Ce qu’a fait Stephen King est juste brillant et particulièrement réaliste car nous avons vraiment l’impression de lire une histoire qui aurait vraiment pu exister. On n’avait pas l’impression de se retrouver face à une fiction imaginée de toute pièce. Même si au début j’ai eu un peu de mal à me situer dans l’histoire, j’ai fini par comprendre le style de Stephen King. Et je peux maintenant dire que j’ai hâte de découvrir plus de roman de cet auteur. Même s’il ne s’agit pas de sa meilleure œuvre, je vous la recommence car l’histoire en vaut la peine. Pour débuter avec l’auteur il est parfait.
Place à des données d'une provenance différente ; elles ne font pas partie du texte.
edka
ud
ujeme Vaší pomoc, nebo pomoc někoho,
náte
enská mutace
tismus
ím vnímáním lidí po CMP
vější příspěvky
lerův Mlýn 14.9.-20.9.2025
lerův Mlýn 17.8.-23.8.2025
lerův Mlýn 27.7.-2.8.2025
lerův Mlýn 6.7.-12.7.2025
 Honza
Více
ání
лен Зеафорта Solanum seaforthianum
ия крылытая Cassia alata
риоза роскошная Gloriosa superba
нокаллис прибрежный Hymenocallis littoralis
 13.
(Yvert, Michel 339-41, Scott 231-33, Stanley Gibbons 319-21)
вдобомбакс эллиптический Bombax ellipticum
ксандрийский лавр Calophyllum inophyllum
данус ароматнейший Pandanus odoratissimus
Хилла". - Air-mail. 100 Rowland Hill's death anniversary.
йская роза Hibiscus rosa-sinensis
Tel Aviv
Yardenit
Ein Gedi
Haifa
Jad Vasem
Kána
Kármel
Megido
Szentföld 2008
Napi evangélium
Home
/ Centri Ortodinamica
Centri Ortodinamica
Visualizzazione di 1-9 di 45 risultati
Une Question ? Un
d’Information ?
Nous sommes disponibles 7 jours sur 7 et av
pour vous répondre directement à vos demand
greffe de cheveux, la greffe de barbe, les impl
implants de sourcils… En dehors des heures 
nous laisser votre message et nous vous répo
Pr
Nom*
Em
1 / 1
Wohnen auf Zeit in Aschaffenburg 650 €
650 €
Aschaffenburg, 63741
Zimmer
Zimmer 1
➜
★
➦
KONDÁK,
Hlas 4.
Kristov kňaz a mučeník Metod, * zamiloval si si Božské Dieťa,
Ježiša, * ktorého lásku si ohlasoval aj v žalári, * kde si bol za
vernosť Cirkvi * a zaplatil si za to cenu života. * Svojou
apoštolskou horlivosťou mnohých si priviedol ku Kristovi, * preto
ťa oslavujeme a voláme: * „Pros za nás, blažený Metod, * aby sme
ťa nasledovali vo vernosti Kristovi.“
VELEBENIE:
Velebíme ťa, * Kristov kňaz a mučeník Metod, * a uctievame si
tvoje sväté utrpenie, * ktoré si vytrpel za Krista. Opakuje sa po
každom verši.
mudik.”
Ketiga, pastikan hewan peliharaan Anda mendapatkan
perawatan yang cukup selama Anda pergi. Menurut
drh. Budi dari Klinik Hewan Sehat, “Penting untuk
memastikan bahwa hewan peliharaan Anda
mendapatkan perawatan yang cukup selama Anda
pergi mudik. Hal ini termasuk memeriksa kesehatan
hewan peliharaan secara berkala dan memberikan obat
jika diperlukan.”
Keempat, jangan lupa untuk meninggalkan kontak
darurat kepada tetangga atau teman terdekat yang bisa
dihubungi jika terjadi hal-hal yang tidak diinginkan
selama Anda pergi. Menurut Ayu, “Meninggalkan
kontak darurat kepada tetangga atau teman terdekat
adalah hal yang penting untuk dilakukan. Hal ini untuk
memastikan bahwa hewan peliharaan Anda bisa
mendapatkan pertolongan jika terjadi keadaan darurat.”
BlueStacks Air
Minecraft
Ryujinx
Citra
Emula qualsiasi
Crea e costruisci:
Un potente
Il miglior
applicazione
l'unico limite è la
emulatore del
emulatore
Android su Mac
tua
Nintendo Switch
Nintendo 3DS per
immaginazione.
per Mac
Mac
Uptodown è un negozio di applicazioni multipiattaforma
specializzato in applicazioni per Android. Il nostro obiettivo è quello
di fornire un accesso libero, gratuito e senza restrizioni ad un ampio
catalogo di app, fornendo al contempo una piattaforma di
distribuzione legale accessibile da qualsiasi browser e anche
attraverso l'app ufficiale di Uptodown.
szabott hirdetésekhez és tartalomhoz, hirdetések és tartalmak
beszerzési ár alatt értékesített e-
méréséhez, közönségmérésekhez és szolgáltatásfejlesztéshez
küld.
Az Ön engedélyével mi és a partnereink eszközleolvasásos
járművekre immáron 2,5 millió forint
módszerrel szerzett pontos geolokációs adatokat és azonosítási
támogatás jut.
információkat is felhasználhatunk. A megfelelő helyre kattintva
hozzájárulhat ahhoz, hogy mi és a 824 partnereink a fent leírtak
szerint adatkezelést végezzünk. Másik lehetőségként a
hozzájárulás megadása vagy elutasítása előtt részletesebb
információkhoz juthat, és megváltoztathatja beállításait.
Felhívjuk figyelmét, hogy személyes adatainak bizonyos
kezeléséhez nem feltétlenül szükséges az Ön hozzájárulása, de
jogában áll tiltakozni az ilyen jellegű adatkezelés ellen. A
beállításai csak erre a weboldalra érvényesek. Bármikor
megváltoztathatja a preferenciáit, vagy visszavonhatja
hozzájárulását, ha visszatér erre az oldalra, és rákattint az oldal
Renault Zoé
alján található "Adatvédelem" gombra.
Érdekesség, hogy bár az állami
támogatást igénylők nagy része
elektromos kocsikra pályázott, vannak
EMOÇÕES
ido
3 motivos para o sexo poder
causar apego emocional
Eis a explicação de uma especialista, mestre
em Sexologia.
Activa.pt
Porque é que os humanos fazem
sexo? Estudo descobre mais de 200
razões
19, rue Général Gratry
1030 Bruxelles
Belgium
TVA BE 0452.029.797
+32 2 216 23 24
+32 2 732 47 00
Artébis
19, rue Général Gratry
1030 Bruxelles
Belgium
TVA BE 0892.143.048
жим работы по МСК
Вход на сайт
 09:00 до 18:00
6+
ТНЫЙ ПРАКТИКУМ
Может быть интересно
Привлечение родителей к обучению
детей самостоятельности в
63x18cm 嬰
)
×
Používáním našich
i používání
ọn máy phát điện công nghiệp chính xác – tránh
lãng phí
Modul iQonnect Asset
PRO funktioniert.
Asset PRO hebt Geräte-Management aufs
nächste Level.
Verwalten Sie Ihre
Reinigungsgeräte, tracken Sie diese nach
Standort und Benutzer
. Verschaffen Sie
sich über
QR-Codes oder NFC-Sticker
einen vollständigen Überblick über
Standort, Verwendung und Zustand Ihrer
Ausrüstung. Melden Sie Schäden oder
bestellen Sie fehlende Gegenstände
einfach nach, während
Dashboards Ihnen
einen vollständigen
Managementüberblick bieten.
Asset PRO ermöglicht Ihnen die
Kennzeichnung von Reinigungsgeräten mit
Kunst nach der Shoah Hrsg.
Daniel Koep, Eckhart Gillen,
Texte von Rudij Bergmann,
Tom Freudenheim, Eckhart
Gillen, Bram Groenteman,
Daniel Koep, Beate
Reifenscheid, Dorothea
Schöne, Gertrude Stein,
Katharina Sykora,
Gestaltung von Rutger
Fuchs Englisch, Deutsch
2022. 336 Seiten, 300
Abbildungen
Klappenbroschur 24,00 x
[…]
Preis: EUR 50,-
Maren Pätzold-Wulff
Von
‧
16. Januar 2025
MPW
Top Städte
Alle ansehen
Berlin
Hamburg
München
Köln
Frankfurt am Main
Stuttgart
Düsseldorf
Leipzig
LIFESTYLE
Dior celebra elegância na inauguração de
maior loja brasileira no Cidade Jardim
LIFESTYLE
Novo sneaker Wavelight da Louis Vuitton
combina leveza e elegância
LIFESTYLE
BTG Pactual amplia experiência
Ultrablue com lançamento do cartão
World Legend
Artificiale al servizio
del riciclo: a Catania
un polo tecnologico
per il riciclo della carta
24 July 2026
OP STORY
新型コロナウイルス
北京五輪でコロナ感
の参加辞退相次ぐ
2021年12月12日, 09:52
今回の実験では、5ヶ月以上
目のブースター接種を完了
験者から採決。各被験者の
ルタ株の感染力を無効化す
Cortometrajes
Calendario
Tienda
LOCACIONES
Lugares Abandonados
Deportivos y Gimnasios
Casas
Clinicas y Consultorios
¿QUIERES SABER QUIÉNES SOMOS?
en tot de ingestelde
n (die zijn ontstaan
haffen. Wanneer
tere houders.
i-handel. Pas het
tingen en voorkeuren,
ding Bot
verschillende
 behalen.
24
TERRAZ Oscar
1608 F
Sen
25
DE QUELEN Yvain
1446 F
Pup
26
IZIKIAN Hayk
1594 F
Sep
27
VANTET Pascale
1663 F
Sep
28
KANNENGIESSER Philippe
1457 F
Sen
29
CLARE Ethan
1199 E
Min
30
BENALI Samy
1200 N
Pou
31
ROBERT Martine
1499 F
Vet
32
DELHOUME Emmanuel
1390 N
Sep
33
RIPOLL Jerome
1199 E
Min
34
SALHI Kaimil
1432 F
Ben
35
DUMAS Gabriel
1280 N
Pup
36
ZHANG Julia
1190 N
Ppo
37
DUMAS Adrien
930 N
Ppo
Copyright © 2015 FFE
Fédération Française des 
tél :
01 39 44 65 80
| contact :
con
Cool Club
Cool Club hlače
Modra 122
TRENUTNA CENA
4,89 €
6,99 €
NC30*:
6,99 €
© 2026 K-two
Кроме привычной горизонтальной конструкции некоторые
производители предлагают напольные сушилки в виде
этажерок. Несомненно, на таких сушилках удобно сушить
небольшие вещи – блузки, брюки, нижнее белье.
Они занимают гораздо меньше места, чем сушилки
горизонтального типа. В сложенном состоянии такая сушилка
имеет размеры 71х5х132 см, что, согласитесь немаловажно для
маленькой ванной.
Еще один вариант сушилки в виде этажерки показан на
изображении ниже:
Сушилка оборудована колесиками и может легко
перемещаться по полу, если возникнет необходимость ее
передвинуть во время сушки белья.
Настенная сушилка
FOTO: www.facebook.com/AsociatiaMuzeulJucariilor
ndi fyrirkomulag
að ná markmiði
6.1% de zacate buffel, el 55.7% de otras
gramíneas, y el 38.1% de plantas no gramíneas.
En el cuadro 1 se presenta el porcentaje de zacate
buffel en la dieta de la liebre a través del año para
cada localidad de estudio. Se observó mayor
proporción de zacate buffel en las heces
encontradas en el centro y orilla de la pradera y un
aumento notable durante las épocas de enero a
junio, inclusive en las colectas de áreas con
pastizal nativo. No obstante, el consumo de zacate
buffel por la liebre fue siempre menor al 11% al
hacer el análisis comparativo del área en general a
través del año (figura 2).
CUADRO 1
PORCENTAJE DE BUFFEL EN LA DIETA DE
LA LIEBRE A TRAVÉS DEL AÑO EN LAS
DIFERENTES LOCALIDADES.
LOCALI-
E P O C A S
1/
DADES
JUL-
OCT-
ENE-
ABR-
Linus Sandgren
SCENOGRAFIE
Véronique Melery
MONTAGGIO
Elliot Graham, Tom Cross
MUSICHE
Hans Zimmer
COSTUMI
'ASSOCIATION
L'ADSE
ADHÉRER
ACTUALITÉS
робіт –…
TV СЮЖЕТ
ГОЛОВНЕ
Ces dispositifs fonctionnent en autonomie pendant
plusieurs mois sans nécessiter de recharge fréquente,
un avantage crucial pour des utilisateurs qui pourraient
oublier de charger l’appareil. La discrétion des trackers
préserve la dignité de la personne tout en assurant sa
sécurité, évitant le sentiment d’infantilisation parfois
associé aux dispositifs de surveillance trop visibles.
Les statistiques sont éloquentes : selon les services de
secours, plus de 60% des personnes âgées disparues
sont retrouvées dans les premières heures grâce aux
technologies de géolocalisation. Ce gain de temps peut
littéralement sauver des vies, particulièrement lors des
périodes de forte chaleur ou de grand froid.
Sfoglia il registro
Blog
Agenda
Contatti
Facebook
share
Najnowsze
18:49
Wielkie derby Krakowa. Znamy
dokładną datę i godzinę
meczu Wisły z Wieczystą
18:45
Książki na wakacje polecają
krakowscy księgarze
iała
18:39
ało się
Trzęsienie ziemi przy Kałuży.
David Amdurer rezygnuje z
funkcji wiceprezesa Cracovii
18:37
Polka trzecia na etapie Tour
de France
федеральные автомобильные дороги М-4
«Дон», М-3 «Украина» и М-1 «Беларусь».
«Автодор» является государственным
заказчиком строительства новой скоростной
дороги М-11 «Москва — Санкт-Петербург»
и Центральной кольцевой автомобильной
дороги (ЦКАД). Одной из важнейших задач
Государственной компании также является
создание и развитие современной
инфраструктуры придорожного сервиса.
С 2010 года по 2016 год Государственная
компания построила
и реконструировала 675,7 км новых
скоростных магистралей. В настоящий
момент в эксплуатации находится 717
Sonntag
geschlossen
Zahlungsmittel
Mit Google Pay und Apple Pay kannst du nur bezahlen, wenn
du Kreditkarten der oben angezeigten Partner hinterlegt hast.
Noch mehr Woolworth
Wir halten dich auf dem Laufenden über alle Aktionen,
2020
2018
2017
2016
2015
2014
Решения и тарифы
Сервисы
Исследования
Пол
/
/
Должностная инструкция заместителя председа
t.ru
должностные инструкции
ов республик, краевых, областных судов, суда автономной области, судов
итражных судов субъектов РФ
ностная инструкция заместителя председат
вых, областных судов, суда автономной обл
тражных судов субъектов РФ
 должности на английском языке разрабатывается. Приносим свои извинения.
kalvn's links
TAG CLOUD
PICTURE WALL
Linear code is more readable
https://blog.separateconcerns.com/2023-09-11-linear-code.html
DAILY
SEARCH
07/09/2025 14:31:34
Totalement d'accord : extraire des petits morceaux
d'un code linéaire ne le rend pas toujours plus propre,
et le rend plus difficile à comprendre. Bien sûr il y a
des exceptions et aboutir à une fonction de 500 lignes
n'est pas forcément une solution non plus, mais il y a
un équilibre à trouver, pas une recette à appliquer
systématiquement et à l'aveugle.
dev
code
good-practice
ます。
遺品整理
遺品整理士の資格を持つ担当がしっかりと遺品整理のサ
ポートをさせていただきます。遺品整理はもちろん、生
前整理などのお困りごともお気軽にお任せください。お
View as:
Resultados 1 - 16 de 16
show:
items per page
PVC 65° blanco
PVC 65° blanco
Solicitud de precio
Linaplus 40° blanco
Merci d’avoir lu cette chronique jusqu’au bout et à très bientôt sur le blog. N’hésitez pas à me rejoindre sur les réseaux sociaux et à vous abonner au blog pour ne rien manquer.

4 Commentaires

  1. 20 mai 2019 / 19:39

    Je n’en ai plus beaucoup de souvenirs, ça n’aura pas été un des livres de Stephen King qui m’a le plus marqué, mais je me rappelle avoir bien aimé l’histoire et comme toi, j’avais trouvé le tout très réaliste ce qui est la force de l’auteur.

    • 27 mai 2019 / 21:50

      Tu n’es pas la seule, ce roman n’est pas celui qui marque le plus les gens tant il a fait de nombreux best-seller par la suite. A telle point que je ne saurais quoi lire ensuite 😅

    • 20 avril 2019 / 23:11

      Merci 😁 Je dois avouer qu’il a écrit tellement de livres que j’ignorais quoi lire ensuite !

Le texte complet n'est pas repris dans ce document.